Among the records that follow, find the line with "1032 434 288" and the line with "375 476 206". Set down those lines and all lines between them exactly, without adding anything.

## Dataset entries
Content starts
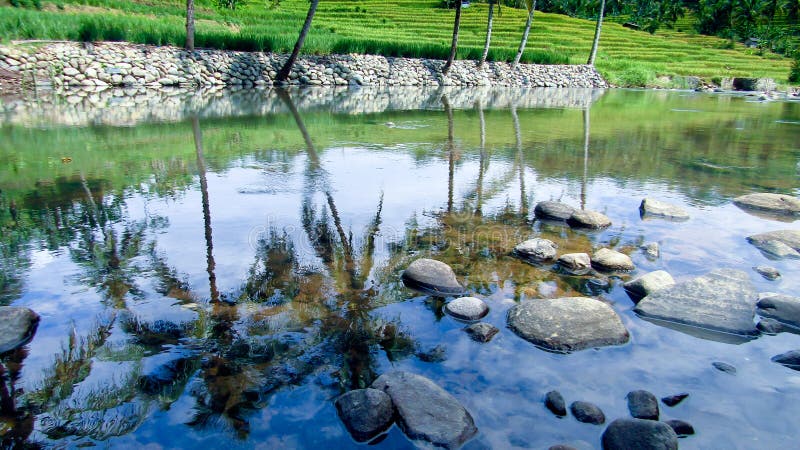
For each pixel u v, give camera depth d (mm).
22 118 10547
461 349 2859
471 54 27031
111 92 15727
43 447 2121
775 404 2467
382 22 37781
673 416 2383
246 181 6301
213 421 2277
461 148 8828
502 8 46281
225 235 4508
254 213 5117
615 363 2770
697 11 68938
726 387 2586
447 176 6820
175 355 2744
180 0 28719
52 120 10422
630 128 11828
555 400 2414
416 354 2807
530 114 14188
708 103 19953
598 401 2469
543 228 4895
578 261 3973
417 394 2383
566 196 6027
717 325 3115
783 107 19062
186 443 2156
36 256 4000
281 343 2877
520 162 7820
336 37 24609
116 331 2957
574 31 41719
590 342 2918
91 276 3670
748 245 4496
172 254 4078
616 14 72875
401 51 25078
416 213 5250
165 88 17453
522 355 2820
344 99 16797
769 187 6598
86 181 6098
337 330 3029
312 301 3373
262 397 2436
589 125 12156
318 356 2768
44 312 3156
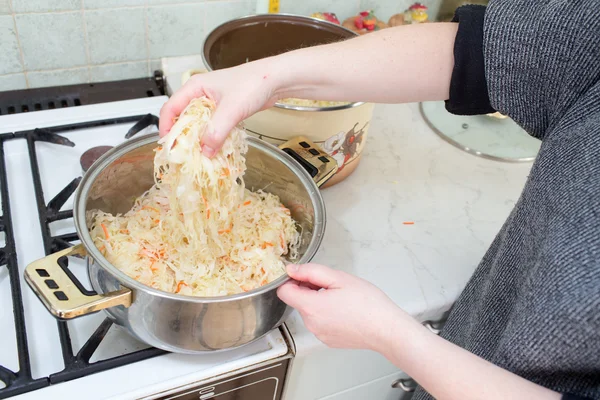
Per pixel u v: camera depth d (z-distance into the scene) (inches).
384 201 38.0
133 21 41.4
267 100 26.2
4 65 39.7
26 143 36.3
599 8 20.7
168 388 25.0
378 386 37.2
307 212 30.0
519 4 23.0
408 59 26.2
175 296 21.6
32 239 30.8
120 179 30.2
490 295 24.9
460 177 41.4
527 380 19.3
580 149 20.1
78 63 42.0
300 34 38.5
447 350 20.1
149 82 44.9
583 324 17.6
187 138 24.1
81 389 24.0
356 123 34.4
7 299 27.9
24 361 24.3
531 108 23.6
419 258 34.0
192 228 27.1
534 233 21.6
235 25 36.4
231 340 24.4
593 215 18.4
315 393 34.3
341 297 22.0
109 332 27.1
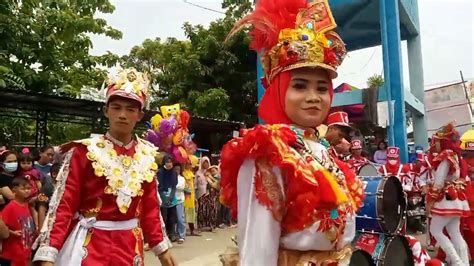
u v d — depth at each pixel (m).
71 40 11.83
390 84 9.70
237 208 1.70
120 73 3.16
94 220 2.91
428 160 6.52
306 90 1.87
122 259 2.90
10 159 5.61
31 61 10.80
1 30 10.22
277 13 1.98
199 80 16.09
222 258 1.79
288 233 1.67
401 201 3.50
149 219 3.16
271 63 1.96
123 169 3.03
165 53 18.28
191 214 9.54
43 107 10.84
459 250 6.12
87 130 13.57
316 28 1.95
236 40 15.51
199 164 10.62
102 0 12.25
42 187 5.80
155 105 16.23
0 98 9.82
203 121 13.41
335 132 4.56
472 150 6.87
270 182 1.62
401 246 3.35
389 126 9.51
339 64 2.01
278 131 1.71
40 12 11.26
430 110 19.34
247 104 16.47
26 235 4.79
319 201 1.66
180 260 6.98
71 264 2.80
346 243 1.80
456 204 5.99
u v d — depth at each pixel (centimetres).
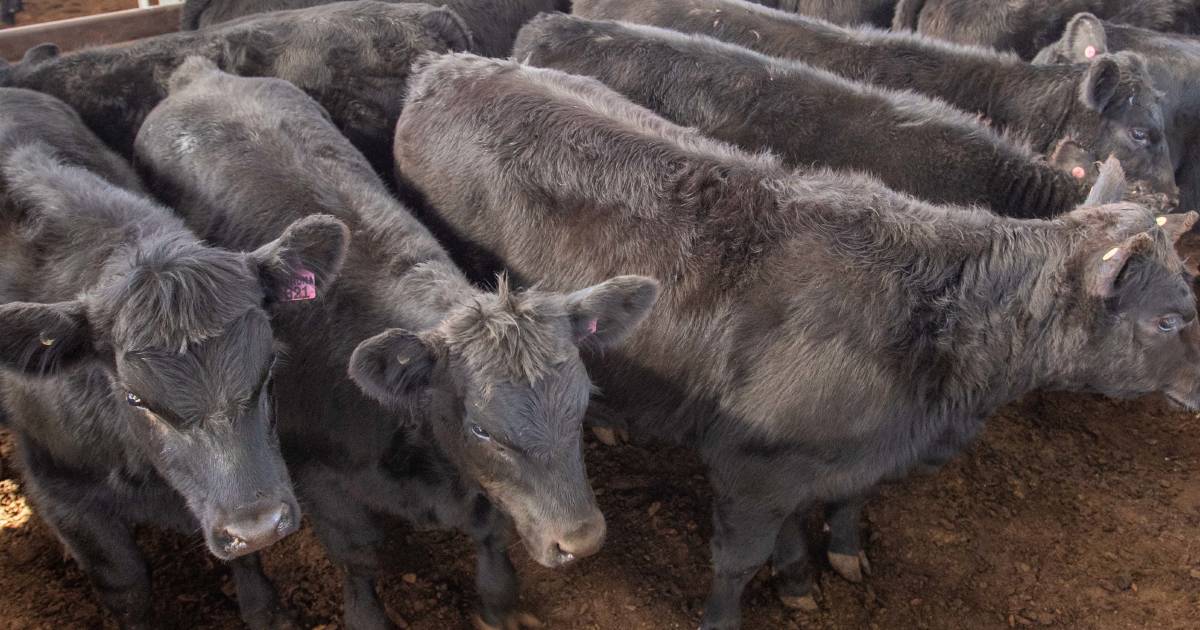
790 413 202
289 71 303
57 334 163
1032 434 288
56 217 200
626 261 216
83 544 204
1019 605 240
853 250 204
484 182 237
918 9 397
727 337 207
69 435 192
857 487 211
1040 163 267
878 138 270
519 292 193
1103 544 254
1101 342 201
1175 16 393
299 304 205
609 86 295
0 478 253
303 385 205
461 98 250
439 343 181
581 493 182
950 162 265
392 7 323
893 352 199
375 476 206
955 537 256
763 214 210
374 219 219
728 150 230
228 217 228
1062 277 200
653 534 251
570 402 178
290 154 235
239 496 167
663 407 220
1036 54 380
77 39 354
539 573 240
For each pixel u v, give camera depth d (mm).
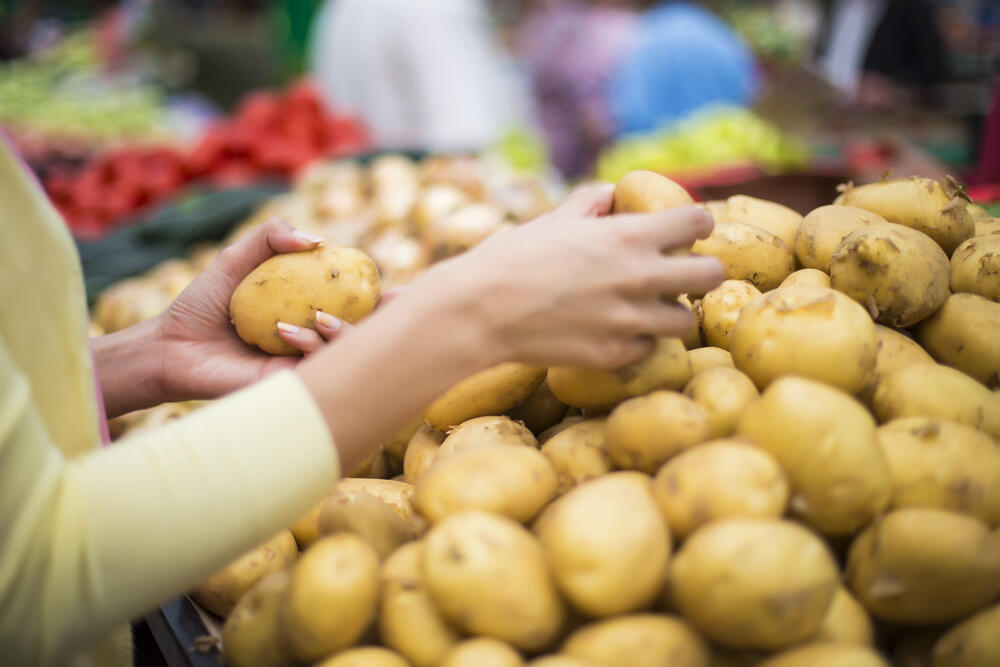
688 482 583
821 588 529
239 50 5531
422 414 854
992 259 803
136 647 938
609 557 543
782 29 4816
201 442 539
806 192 1761
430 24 2953
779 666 542
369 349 568
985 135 1857
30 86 4656
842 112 3836
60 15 7164
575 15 3689
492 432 777
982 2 4816
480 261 588
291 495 550
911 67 4055
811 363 667
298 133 2947
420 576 594
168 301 1671
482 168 2154
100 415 743
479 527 576
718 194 1764
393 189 2053
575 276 583
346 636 583
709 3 4465
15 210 618
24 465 486
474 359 581
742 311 729
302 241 929
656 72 3277
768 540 532
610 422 674
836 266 788
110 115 4230
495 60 3383
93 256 2166
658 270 601
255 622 639
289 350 934
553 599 570
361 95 3121
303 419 556
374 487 789
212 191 2596
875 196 894
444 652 583
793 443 586
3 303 602
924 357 755
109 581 508
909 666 603
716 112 2777
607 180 2672
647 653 537
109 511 508
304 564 589
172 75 5586
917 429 653
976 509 623
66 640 507
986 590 561
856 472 583
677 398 658
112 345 974
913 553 560
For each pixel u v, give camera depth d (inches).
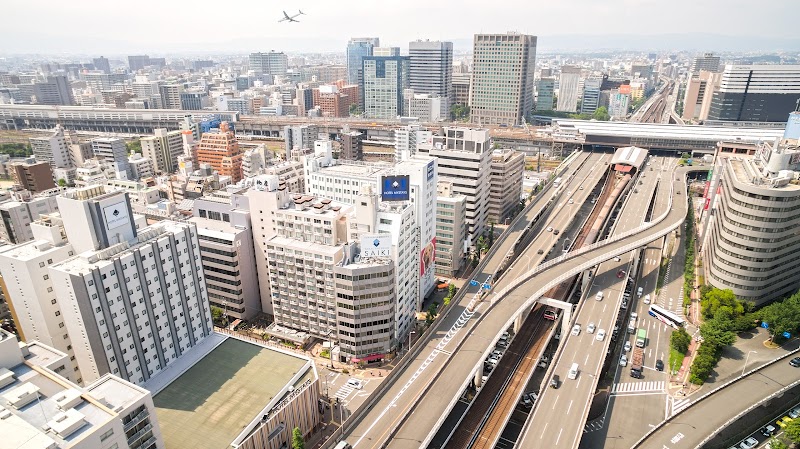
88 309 4446.4
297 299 6294.3
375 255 5698.8
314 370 5260.8
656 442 4672.7
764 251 6633.9
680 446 4616.1
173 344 5388.8
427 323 6688.0
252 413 4633.4
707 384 5639.8
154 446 3939.5
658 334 6663.4
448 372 5482.3
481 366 5733.3
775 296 7111.2
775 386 5369.1
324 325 6269.7
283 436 4650.6
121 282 4707.2
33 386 3484.3
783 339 6358.3
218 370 5251.0
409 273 6456.7
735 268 6884.8
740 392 5310.0
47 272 4768.7
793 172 6732.3
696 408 5103.3
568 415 4965.6
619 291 7524.6
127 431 3698.3
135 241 5083.7
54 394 3548.2
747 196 6540.4
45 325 4825.3
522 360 6417.3
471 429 5236.2
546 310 7559.1
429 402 5019.7
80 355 4776.1
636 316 7017.7
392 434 4542.3
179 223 5600.4
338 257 5910.4
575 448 4532.5
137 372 4982.8
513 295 7037.4
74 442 3117.6
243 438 4367.6
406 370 5644.7
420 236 6855.3
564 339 6245.1
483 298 7111.2
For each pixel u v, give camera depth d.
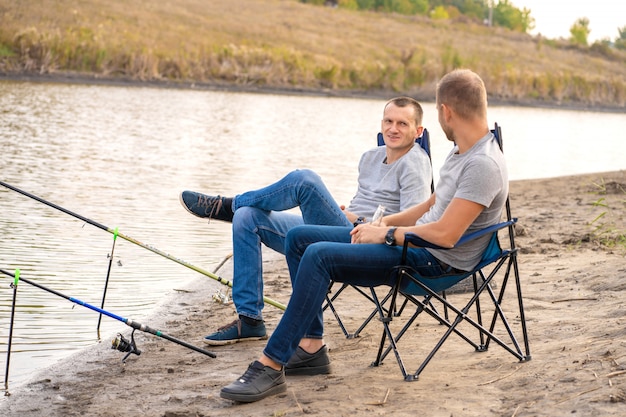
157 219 9.55
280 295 6.52
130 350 4.57
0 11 38.31
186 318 5.96
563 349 4.30
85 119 20.89
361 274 4.04
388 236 4.00
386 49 56.12
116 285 6.76
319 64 45.59
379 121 28.11
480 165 3.92
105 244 8.12
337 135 22.20
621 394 3.43
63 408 4.18
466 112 4.00
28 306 6.05
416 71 47.28
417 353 4.68
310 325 4.29
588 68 66.19
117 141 17.14
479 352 4.56
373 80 45.69
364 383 4.13
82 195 10.77
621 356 3.91
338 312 5.86
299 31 55.91
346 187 13.05
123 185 11.83
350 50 53.81
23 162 13.25
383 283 4.11
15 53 33.62
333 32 58.22
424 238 3.92
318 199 4.84
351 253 3.99
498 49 65.25
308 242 4.37
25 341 5.34
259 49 43.88
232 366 4.76
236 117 25.45
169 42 42.91
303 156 16.97
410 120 5.27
Content ends
## Answer box
1032 434 288
56 217 200
626 261 216
83 544 204
1019 605 240
853 250 204
484 182 237
918 9 397
727 337 207
69 435 192
857 487 211
1040 163 267
878 138 270
519 292 193
1103 544 254
1101 342 201
1175 16 393
299 304 205
609 86 295
0 478 253
303 385 205
461 98 250
439 343 181
581 493 182
950 162 265
392 7 323
893 352 199
375 476 206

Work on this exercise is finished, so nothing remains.